• [What is required]: Every entry must appear in the answer exactly as written.

(Stored data entries)
——

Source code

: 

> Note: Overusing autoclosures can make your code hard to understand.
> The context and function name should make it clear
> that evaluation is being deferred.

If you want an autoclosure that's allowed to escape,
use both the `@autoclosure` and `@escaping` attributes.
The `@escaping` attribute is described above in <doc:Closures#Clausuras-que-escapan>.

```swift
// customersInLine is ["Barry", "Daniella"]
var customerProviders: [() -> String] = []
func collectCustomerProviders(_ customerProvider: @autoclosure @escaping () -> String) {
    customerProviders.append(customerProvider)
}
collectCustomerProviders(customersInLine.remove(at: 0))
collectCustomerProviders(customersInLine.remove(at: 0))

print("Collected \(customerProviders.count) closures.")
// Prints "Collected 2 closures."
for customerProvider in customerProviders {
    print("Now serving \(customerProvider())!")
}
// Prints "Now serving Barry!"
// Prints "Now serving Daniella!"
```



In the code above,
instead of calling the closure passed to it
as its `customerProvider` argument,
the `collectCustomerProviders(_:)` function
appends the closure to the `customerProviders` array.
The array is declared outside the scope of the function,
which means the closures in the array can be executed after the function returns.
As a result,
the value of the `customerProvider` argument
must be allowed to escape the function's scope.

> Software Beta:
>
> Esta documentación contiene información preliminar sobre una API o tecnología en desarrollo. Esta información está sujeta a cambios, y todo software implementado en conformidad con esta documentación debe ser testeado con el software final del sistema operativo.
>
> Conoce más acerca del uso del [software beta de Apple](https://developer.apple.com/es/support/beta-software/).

——

• [Task output]:
Source code

: 

> Note: Overusing autoclosures can make your code hard to understand.
> The context and function name should make it clear
> that evaluation is being deferred.

If you want an autoclosure that's allowed to escape,
use both the `@autoclosure` and `@escaping` attributes.
The `@escaping` attribute is described above in <doc:Closures#Clausuras-que-escapan>.

```swift
// customersInLine is ["Barry", "Daniella"]
var customerProviders: [() -> String] = []
func collectCustomerProviders(_ customerProvider: @autoclosure @escaping () -> String) {
    customerProviders.append(customerProvider)
}
collectCustomerProviders(customersInLine.remove(at: 0))
collectCustomerProviders(customersInLine.remove(at: 0))

print("Collected \(customerProviders.count) closures.")
// Prints "Collected 2 closures."
for customerProvider in customerProviders {
    print("Now serving \(customerProvider())!")
}
// Prints "Now serving Barry!"
// Prints "Now serving Daniella!"
```



In the code above,
instead of calling the closure passed to it
as its `customerProvider` argument,
the `collectCustomerProviders(_:)` function
appends the closure to the `customerProviders` array.
The array is declared outside the scope of the function,
which means the closures in the array can be executed after the function returns.
As a result,
the value of the `customerProvider` argument
must be allowed to escape the function's scope.

> Software Beta:
>
> Esta documentación contiene información preliminar sobre una API o tecnología en desarrollo. Esta información está sujeta a cambios, y todo software implementado en conformidad con esta documentación debe ser testeado con el software final del sistema operativo.
>
> Conoce más acerca del uso del [software beta de Apple](https://developer.apple.com/es/support/beta-software/).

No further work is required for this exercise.